In diesem Zusammenhang habe ich in Friedrich Schillers Briefen zur ästhetischen Erziehung eine Passage gefunden, die darauf hindeutet, dass das Bedürfnis von Künstler*innen, sich aus den Zwängen ihres kulturellen Kontextes zu befreien, bereits kurz nach der Französischen Revolution in Worte gefasst wurde. Der Leser/die Leserin ersetze dabei das Wort „Zeit“ durch das Wort „Kultur“:

Der Künstler ist zwar der Sohn seiner Zeit, aber schlimm für ihn, wenn er zugleich ihr Zögling oder gar noch ihr Günstling ist. Eine wohltätige Gottheit reiße den Säugling bei Zeiten von seiner Mutter Brust, nähre ihn mit der Milch eines besseren Alters…Wenn er dann Mann geworden ist, so kehre er, eine fremde Gestalt, in sein Jahrhundert zurück, aber nicht, um es mit seiner Erscheinung zu erfreuen, sondern…um es zu reinigen.“

Angesichts der aktuellen Renaissance eindeutiger kultureller Zuschreibungen könnte es eine heraussagende kulturpolitische Aufgabe einer supranationalen Einrichtung wie der EU sein, Künstler*innen dabei zu unterstützen, sich aus den herrschenden kulturellen Identitätsvorstellungen zu befreien. Ihre Zuständigkeiten beschränken sich aktuell auf indirekte Maßnahmen, wenn sie für Künstler*innen Mobilitäts- und Kooperationsprojekte auflegt, die das Ziel der Transkulturalität verfolgen. Der Vorteil einer darauf gerichteten europäischen Kunstpolitik liegt für Künstler*innen vor allem darin, mehr Ansprechpartner*innen zu gewinnen, vor allem dort, wo sich andere Gebietskörperschaften zunehmend zurückziehen und damit die Kunst zunehmend dem Marktüberlassen wird (Die flämische Regierung hat soeben beschlossen, ihre Kulturfördermittel um bis zu 60% zu kürzen).

Noch nicht gelöst ist damit das Problem, dass Kunst vor allem von den Rechtspopulisten gerne als ein Elitenprojekt denunziert wird, das für die hart arbeitende Volksgemeinschaft frei jeglichen Werts sei. Auch in diesem Zusammenhang ist die Europäische Kommission zuletzt aktiv geworden und hat sich intensiver mit der Frage des „Audience Development“ auseinander gesetzt. Ob sie damit hinreichend dem Ruf von Stefan Heidenreich und Magnus Resch Rechnung getragen hat, die in einem Gastbeitrag für die Zeit gefordert haben: „Schluss mit dem Kult der Exklusivität! - Die Kunstwelt muss endlich demokratisch werden.

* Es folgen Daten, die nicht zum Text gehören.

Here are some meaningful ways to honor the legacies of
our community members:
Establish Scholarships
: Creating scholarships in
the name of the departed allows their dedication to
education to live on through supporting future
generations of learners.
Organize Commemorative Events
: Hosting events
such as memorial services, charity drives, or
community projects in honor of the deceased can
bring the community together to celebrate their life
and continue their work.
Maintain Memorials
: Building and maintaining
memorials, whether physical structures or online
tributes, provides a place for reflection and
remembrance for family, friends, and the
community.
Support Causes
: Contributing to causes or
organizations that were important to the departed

Ein Aufruf zum Neuanfang – für Künstler und Betrachter“ möchte ich in einem nächsten Beitrag zu beantworten versuchen.

In unserer netten kleinen Runde im Depot sind wir nicht nur auf die Neuauflage eines Ost-West-Konfliktes in Europa entlang sozialer Chancenungleichheit zu sprechen gekommen (siehe dazu die Analyse von Ivan Krastev „Das Licht, das erlosch“). Angesprochen haben wir auch den Umstand, dass sich in der neuen Kommission von Ursula von der Leyen kein/e Kommissar/Kommissarin für Kultur findet. Als Reaktion darauf hat André Wilkens davon berichtet, dass die European Cultural Foundation drauf und dran ist, ihrerseits einen Kommissar/Kommissarin für Kultur zu bestellen. Interessierte können sich bewerben und versuchen, in zivilgesellschaftlichem Auftrag die Aufgabe „to make with culture Europe a better and more resilient place, zu erfüllen, die die Kommission ganz offensichtlich nicht mehr wahrnehmen will. Da wird also noch einmal eine Spielwiese eröffnet, um den Wahrheitsbeweis für eine fortbestehende Wirksamkeit eines umfassend integrativen Kulturbegriffs anzutreten.

Lieber wäre mir freilich, wir fänden neue Wege der Politisierung einer Kultur, deren Akteur*innen in Zeiten des Wiedererstarkens einer rechten Hegemonie aus historischer Anschauung um ihre Gefährlichkeit wissen und danach handeln. Das Ausbleiben eines Publikums am vergangenen Dienstag muss ich dahingehend deuten, dass eine solche Übung – schon in Ermangelung überzeugender politischer Partner*innen – zur Zeit als nur wenig verlockend angesehen wird.

Dem Depot wünsche ich alles Gute zu ihrem 25-jährigen Bestehen; uns allen wieder mehr Menschen, die bereit sind, sich in kritischer Weise mit Kulturpolitik auseinander zu setzen.